Enzo Lotti aprì l'azienda nel dopoguerra insieme al fratello Giovanni. Nel 1965 la Sis iniziò la vendita di stuzzicadenti fabbricati con legno pregiato giapponese, da cui il nome Samurai. L’intuizione arrivò quando i fratelli Enzo e Giovanni conobbero il signor Tanaka, commerciante giapponese che esportava legno. Si innamorarono della sua betulla di Hokkaido e la scelsero per produrre stuzzicadenti. Oggi l'azienda è il colosso Sisma, leader nel mercato nazionale ed internazionale.

Un'invenzione millenaria

Lo stuzzicadenti esiste da migliaia di anni; probabilmente è il più vecchio strumento per la pulizia dentale. Gli stuzzicadenti sono ben conosciuti in tutte le culture; addirittura sono stati ritrovati stuzzicadenti in bronzo in tombe preistoriche nel nord Italia e nelle Alpi orientali. Era ben conosciuto anche in Mesopotamia.

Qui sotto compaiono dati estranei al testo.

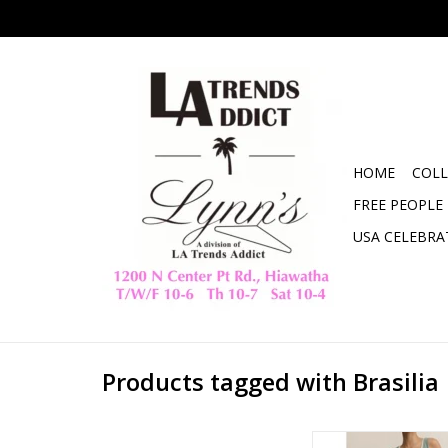
HOME
COLL
FREE PEOPLE
USA CELEBRA
Products tagged with Brasilia
ZSupply Brasilia 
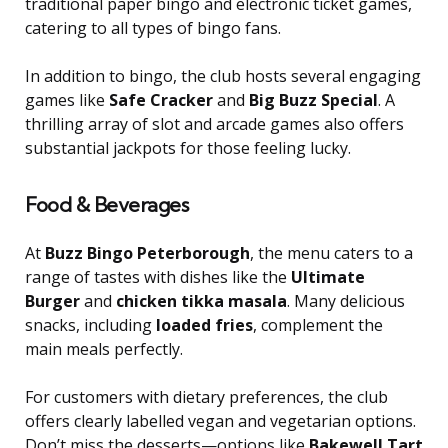
traditional paper bingo and electronic ticket games,
catering to all types of bingo fans.
In addition to bingo, the club hosts several engaging
games like
Safe Cracker
and
Big Buzz Special
. A
thrilling array of slot and arcade games also offers
substantial jackpots for those feeling lucky.
Food & Beverages
At
Buzz Bingo Peterborough
, the menu caters to a
range of tastes with dishes like the
Ultimate
Burger
and
chicken tikka masala
. Many delicious
snacks, including
loaded fries
, complement the
main meals perfectly.
For customers with dietary preferences, the club
offers clearly labelled vegan and vegetarian options.
Don’t miss the desserts—options like
Bakewell Tart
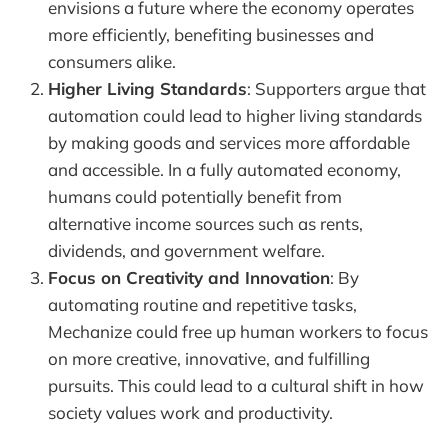
envisions a future where the economy operates
more efficiently, benefiting businesses and
consumers alike.
Higher Living Standards
: Supporters argue that
automation could lead to higher living standards
by making goods and services more affordable
and accessible. In a fully automated economy,
humans could potentially benefit from
alternative income sources such as rents,
dividends, and government welfare.
Focus on Creativity and Innovation
: By
automating routine and repetitive tasks,
Mechanize could free up human workers to focus
on more creative, innovative, and fulfilling
pursuits. This could lead to a cultural shift in how
society values work and productivity.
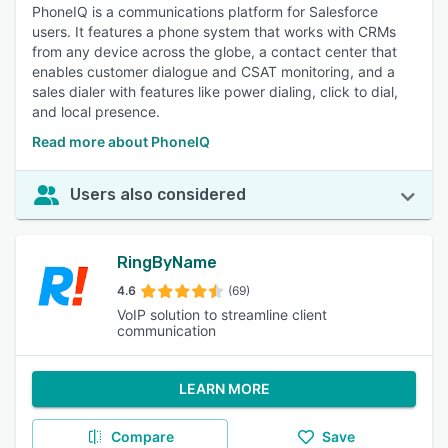
PhoneIQ is a communications platform for Salesforce
users. It features a phone system that works with CRMs
from any device across the globe, a contact center that
enables customer dialogue and CSAT monitoring, and a
sales dialer with features like power dialing, click to dial,
and local presence.
Read more about PhoneIQ
Users also considered
RingByName
4.6
(69)
VoIP solution to streamline client
communication
LEARN MORE
Compare
Save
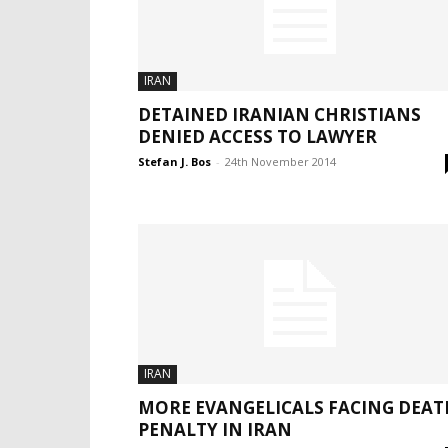
IRAN
DETAINED IRANIAN CHRISTIANS
DENIED ACCESS TO LAWYER
Stefan J. Bos
-
24th November 2014
IRAN
MORE EVANGELICALS FACING DEAT
PENALTY IN IRAN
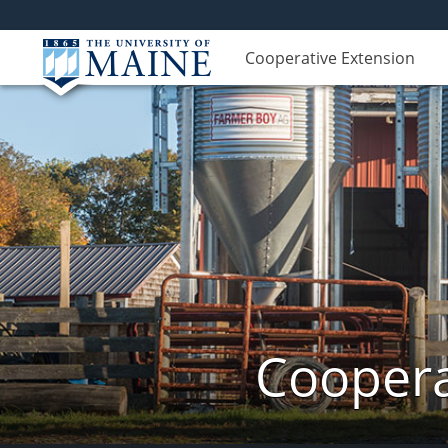
Cooperative Extension
Coopera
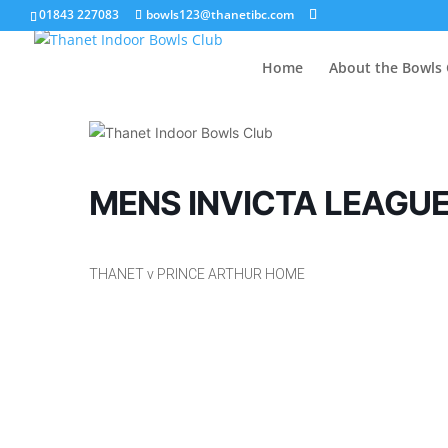
01843 227083
bowls123@thanetibc.com
Home
About the Bowls 
MENS INVICTA LEAGU
THANET v PRINCE ARTHUR HOME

Nel 17° secolo gli stuzzicadenti divennero oggetti di lusso assimilabili a gioielli. Venivano creati con metalli preziosi. Recentemente, con l'avvento dell'odontoiatria moderna, l'uso dello stuzzicadenti è stato pian piano sostituito da strumenti quali il filo interdentale e lo spazzolino da denti. Tuttavia esiste uno strumento, lo stimolatore interdentale in legno che si può considerare una versione più evoluta dello stuzzicadenti. Il suo uso non è consigliabile per tutti i pazienti, ma ne va valutata l'utilità da caso a caso ad opera del dentista o dell'igienista dentale, ai quali spetta anche istruire per un uso corretto. Infatti l'uso incongruo dello stimolatore può danneggiare la papilla gengivale o i tessuti radicolari. Attualmente è considerato un gesto poco cortese ostentare l'utilizzo dello stuzzicadenti in luoghi pubblici, ad esempio al ristorante.